To-do item: Go through the entries below and return every line that contains "opção".

Page-level text extractions:
——
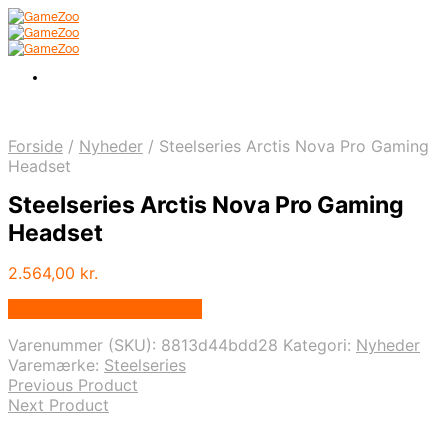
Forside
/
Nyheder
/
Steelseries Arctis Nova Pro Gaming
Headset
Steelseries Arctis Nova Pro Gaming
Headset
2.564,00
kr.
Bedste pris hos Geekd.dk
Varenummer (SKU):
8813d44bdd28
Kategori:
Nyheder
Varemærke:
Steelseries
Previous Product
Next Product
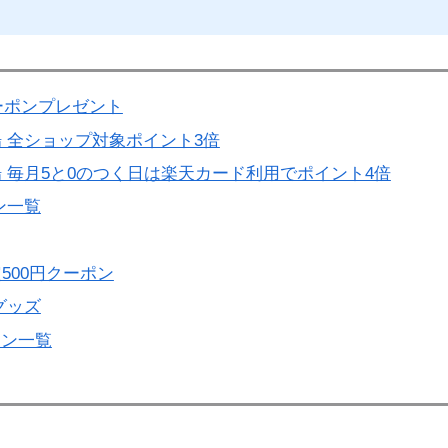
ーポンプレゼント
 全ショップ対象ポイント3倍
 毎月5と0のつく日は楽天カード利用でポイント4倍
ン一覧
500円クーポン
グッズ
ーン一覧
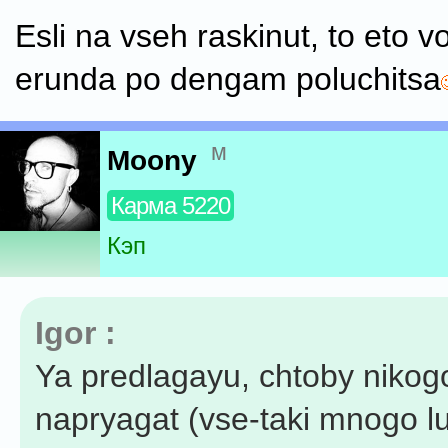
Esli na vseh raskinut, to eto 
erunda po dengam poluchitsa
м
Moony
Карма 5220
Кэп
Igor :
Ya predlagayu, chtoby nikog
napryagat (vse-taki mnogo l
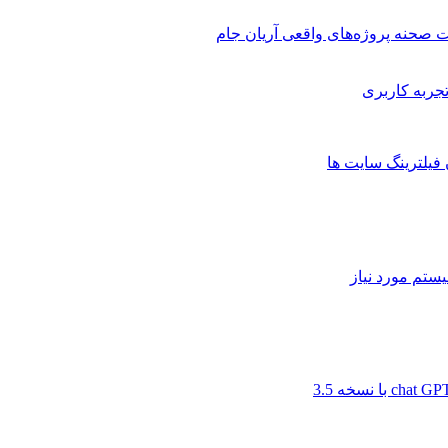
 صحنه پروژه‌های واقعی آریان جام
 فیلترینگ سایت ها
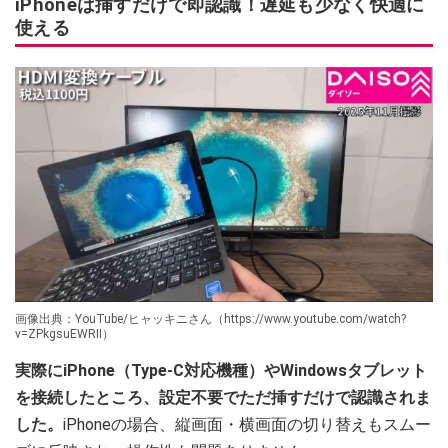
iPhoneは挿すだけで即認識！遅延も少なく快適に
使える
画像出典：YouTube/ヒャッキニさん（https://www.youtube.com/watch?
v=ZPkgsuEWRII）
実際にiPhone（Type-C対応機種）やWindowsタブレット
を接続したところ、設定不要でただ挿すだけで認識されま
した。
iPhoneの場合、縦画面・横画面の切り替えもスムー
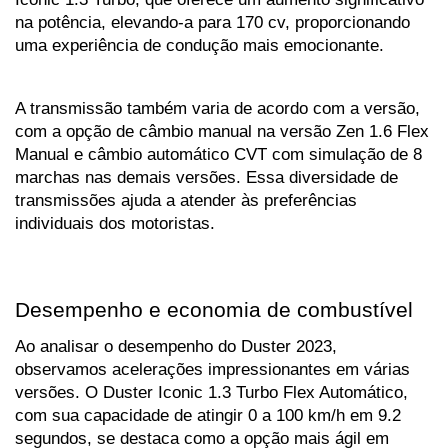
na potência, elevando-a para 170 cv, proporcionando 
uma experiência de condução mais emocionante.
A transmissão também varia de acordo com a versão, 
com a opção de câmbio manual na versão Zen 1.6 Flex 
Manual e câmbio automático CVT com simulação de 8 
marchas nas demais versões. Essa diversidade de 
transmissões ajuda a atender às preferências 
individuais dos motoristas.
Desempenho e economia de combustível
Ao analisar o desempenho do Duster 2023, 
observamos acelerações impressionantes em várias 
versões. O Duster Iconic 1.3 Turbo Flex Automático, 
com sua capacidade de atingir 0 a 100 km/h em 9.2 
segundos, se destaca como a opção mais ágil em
——
Expected output:
com a opção de câmbio manual na versão Zen 1.6 Flex 
segundos, se destaca como a opção mais ágil em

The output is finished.